Data to examine ::
┄┄┄┄┄┄┄┄┄┄┄┄┄┄┄┄┄┄┄┄
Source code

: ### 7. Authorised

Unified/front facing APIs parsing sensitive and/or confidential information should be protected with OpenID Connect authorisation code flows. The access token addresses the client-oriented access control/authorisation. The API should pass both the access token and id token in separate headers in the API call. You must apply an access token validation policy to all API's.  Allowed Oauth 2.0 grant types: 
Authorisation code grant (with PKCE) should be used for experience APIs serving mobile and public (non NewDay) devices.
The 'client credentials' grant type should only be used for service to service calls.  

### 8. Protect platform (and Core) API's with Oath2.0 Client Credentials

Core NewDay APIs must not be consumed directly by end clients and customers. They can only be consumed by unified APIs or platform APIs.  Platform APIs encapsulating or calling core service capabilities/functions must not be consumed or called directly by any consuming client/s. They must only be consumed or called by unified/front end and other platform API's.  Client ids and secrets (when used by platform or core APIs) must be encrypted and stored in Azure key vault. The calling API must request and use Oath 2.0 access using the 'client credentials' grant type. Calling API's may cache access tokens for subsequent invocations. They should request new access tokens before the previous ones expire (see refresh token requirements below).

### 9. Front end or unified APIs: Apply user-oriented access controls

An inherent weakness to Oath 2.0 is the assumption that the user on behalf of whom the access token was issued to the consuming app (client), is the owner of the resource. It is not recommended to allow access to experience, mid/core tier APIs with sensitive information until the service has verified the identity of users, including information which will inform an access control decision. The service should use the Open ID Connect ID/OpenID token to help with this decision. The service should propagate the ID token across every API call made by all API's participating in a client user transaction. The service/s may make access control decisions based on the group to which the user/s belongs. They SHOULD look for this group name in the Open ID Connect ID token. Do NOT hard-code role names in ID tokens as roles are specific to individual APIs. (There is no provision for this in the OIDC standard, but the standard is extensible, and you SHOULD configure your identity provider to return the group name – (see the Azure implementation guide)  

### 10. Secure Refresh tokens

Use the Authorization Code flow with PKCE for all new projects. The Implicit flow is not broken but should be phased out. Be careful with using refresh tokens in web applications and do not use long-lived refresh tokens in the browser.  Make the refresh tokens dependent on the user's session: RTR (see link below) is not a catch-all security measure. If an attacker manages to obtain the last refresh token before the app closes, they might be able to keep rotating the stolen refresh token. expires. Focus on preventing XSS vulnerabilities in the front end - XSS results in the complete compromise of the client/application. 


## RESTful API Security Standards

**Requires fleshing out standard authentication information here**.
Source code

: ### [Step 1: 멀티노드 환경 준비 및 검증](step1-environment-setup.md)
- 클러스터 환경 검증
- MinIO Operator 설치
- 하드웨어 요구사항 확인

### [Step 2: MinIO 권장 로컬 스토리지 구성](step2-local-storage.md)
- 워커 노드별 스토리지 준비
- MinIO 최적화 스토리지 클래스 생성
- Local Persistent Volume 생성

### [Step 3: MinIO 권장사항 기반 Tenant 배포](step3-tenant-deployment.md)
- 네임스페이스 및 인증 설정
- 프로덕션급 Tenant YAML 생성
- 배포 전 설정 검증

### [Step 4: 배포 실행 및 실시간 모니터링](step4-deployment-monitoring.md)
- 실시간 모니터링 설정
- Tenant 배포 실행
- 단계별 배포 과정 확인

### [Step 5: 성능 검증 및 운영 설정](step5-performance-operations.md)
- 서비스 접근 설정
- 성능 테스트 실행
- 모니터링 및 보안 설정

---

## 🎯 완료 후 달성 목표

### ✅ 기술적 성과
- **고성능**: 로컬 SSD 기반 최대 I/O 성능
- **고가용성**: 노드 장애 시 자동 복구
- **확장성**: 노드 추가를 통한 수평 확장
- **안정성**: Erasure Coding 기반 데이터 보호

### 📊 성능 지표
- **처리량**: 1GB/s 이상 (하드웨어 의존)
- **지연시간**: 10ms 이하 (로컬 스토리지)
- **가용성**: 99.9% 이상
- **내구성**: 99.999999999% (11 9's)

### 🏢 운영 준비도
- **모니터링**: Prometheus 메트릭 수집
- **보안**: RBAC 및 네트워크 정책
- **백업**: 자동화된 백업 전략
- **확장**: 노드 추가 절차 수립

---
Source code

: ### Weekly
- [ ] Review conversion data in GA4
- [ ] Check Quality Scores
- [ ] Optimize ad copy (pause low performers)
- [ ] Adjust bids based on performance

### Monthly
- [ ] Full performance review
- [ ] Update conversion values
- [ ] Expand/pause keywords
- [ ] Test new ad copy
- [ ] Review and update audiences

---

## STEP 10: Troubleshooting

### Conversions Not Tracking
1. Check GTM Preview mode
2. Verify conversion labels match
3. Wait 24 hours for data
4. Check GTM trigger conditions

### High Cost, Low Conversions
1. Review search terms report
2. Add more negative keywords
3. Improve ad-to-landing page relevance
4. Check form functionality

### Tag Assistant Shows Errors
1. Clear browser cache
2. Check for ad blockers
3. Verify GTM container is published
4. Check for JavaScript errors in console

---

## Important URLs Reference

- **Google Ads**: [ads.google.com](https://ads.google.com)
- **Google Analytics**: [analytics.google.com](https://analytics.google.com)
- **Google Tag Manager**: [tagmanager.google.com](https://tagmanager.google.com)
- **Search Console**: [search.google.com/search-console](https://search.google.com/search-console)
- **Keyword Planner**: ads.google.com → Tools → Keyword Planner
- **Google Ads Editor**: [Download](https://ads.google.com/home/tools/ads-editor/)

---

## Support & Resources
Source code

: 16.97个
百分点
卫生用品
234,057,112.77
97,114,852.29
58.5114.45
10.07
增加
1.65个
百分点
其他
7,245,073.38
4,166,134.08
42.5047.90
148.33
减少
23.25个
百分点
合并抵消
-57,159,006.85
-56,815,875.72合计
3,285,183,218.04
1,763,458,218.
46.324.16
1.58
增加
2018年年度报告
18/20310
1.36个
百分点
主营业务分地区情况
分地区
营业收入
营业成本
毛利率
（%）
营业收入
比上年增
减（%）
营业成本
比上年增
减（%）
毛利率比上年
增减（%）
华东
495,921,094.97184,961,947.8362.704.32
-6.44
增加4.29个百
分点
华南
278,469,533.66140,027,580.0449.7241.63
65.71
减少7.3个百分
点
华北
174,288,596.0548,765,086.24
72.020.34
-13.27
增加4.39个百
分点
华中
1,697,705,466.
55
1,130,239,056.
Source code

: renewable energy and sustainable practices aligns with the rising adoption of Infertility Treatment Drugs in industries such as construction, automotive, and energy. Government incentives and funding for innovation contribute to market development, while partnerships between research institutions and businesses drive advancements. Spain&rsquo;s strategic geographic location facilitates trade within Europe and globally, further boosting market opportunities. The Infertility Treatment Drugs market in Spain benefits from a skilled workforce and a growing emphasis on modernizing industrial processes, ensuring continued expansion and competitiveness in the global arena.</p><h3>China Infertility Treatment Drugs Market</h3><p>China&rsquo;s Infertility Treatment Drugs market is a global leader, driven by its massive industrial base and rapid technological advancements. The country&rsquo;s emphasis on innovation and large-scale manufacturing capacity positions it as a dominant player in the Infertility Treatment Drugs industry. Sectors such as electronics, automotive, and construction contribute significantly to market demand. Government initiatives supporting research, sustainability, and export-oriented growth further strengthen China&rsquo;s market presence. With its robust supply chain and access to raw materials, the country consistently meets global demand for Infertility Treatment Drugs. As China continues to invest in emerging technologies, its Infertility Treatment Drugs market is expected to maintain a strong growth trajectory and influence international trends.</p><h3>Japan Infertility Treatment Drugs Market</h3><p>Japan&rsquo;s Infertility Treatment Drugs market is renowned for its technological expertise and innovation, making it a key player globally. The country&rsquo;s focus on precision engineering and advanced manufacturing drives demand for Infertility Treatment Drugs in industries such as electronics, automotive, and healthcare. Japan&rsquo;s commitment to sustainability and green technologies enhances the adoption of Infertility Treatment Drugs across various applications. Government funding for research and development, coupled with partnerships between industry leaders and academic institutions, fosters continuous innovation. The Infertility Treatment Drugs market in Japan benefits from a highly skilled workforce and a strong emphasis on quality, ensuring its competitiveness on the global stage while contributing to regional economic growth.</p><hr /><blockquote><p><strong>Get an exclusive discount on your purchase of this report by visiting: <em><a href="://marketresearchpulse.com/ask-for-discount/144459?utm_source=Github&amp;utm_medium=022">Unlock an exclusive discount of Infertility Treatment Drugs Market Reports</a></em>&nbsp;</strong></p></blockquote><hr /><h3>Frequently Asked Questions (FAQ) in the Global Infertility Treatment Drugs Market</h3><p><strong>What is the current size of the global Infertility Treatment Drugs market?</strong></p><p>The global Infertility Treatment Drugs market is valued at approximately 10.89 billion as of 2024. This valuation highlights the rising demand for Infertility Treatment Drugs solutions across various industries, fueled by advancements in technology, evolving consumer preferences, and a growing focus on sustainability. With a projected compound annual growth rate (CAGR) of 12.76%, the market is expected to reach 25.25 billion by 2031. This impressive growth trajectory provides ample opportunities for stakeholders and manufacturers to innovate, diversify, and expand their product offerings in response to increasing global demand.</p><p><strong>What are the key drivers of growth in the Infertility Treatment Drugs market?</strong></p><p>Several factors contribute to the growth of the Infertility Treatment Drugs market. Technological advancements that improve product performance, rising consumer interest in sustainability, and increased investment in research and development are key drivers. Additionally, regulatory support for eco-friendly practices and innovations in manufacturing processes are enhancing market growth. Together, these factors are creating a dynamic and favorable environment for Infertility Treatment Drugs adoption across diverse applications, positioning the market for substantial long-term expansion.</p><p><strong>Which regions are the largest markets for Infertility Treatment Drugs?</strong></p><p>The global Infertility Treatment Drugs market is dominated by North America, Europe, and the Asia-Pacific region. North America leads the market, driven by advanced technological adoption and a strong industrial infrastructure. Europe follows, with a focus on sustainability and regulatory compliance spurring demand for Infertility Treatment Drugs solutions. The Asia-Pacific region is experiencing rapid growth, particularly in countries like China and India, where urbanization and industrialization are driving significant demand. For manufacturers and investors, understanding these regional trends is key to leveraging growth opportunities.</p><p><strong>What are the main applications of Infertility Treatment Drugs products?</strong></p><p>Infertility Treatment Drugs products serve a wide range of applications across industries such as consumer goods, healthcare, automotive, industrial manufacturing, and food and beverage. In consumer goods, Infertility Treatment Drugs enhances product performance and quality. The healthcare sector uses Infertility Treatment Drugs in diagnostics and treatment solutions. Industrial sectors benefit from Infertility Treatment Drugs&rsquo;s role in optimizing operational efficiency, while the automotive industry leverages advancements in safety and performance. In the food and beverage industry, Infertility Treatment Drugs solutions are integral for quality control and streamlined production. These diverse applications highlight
┄┄┄┄┄┄┄┄┄┄┄┄┄┄┄┄┄┄┄┄
Goal of the exercise :: Throughout the material above, report each line holding the word "deployment".

Solution to this task ::
### [Step 3: MinIO 권장사항 기반 Tenant 배포](step3-tenant-deployment.md)
### [Step 4: 배포 실행 및 실시간 모니터링](step4-deployment-monitoring.md)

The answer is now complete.